Print, in exact form, the lines below from the one containing "left shoulder: (1662, 910)" through the one containing "right eye: (456, 380)", and omit all others.

*** Block opens ***

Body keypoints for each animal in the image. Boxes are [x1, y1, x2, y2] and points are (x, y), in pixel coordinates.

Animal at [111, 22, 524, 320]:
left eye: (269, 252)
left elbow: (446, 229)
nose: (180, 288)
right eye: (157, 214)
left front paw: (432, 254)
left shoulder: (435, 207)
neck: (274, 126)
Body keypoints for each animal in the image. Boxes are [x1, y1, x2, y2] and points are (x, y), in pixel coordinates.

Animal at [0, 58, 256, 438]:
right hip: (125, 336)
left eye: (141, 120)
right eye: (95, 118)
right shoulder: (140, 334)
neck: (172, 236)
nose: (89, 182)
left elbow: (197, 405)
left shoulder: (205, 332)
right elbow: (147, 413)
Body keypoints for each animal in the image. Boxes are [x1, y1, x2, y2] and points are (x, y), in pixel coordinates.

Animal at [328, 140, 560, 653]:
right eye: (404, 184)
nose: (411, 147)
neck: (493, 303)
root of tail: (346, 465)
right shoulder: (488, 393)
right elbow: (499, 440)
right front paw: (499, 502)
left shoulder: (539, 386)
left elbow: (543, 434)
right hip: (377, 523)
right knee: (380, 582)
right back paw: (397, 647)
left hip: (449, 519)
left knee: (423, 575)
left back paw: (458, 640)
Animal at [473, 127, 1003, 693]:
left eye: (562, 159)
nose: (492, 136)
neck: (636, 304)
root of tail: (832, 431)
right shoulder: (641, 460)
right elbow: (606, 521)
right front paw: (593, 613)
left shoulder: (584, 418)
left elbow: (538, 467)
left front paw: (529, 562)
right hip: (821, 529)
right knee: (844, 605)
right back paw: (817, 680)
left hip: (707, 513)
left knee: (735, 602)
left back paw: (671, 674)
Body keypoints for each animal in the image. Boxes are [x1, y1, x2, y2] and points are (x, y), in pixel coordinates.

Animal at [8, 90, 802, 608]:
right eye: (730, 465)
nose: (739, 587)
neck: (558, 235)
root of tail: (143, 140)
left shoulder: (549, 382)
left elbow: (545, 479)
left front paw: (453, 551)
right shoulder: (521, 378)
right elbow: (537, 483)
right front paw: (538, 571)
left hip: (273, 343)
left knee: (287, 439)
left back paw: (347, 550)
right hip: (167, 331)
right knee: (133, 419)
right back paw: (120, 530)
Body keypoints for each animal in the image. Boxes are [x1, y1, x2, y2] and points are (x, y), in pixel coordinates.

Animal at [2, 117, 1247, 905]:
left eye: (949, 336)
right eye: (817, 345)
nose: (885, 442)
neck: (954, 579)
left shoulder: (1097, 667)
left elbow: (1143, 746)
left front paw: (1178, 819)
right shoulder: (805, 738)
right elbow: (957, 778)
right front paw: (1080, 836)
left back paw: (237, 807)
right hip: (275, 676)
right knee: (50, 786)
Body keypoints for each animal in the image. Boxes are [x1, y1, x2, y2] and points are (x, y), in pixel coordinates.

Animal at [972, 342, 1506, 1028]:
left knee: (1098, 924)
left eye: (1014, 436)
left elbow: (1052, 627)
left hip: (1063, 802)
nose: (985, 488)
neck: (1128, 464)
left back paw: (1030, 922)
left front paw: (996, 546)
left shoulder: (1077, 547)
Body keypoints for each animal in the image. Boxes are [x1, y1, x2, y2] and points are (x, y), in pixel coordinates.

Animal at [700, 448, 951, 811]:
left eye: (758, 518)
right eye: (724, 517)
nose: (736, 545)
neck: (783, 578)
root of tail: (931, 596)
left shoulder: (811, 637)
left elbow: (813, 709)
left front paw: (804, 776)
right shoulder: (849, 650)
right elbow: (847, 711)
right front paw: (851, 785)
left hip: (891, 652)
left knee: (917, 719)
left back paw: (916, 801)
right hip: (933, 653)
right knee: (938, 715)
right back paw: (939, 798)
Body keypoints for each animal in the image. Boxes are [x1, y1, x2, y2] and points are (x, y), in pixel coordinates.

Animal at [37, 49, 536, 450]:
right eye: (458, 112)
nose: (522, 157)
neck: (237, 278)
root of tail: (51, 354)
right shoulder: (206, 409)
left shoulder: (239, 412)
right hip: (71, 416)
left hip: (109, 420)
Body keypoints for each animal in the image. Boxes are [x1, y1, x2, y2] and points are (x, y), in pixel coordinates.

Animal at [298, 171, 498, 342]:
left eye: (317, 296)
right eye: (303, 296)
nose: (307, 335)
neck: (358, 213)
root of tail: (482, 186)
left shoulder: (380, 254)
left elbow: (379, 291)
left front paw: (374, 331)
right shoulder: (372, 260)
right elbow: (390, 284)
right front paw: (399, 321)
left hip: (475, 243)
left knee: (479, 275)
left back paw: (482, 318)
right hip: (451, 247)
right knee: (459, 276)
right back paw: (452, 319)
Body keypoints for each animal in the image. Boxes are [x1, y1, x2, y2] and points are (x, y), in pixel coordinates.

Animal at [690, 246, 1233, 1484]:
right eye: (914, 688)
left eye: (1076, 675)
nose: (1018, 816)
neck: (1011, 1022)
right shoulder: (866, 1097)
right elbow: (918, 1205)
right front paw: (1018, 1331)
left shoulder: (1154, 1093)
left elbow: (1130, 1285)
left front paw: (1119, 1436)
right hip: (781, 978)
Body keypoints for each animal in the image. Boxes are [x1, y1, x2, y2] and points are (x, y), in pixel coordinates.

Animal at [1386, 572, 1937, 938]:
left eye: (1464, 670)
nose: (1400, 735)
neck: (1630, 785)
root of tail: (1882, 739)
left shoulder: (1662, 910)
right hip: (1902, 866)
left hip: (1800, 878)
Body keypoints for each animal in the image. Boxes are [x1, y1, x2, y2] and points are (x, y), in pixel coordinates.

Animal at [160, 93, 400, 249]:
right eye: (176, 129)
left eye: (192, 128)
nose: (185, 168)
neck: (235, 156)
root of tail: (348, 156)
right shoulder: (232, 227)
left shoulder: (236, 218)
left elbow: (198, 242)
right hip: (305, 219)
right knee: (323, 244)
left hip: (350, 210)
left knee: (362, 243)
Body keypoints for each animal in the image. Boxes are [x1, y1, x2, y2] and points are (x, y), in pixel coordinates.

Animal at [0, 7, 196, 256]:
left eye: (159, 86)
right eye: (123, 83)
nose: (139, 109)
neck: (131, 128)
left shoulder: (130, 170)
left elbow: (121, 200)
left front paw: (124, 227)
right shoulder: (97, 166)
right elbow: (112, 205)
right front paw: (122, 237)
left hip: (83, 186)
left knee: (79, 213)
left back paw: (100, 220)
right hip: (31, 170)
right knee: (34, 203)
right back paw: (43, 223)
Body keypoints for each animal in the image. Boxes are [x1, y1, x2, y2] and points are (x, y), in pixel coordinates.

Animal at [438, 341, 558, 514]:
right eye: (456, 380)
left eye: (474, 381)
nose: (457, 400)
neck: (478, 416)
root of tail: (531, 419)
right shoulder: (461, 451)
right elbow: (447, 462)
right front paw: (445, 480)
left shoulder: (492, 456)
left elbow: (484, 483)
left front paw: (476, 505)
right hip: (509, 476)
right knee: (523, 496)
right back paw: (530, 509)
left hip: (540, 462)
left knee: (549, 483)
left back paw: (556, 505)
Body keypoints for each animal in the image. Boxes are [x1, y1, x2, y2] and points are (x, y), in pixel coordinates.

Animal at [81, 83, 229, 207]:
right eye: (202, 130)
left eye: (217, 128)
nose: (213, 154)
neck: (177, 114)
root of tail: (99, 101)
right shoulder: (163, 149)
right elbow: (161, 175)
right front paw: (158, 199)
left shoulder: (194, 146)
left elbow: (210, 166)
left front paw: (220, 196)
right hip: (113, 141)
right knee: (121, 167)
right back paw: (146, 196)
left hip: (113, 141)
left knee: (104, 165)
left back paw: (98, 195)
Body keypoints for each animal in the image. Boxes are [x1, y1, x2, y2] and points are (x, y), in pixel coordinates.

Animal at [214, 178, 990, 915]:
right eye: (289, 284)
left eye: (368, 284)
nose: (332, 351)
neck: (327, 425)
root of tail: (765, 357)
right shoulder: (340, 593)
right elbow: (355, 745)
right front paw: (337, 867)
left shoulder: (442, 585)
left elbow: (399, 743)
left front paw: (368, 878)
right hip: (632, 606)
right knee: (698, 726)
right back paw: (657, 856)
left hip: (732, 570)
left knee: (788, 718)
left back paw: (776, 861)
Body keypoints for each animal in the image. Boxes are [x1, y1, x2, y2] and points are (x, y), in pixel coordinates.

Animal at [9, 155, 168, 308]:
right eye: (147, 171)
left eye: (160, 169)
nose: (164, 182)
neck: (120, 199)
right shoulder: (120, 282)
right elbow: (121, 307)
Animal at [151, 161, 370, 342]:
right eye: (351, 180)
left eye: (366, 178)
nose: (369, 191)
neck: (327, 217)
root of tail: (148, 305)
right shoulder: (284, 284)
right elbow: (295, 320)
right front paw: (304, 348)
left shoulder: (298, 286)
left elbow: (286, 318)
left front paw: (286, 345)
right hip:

*** Block closes ***

◆ Expected output:
left shoulder: (1662, 910)
right hip: (1902, 866)
left hip: (1800, 878)
Body keypoints for each animal in the image. Boxes are [x1, y1, x2, y2] and points are (x, y), in pixel coordinates.

Animal at [160, 93, 400, 249]:
right eye: (176, 129)
left eye: (192, 128)
nose: (185, 168)
neck: (235, 156)
root of tail: (348, 156)
right shoulder: (232, 227)
left shoulder: (236, 218)
left elbow: (198, 242)
right hip: (305, 219)
right knee: (323, 244)
left hip: (350, 210)
left knee: (362, 243)
Body keypoints for each animal in the image. Boxes are [x1, y1, x2, y2] and points are (x, y), in pixel coordinates.

Animal at [0, 7, 196, 256]:
left eye: (159, 86)
right eye: (123, 83)
nose: (139, 109)
neck: (131, 128)
left shoulder: (130, 170)
left elbow: (121, 200)
left front paw: (124, 227)
right shoulder: (97, 166)
right elbow: (112, 205)
right front paw: (122, 237)
left hip: (83, 186)
left knee: (79, 213)
left back paw: (100, 220)
right hip: (31, 170)
right knee: (34, 203)
right back paw: (43, 223)
Body keypoints for each animal in the image. Boxes are [x1, y1, x2, y2] and points are (x, y), in pixel coordinates.

Animal at [438, 341, 558, 514]:
right eye: (456, 380)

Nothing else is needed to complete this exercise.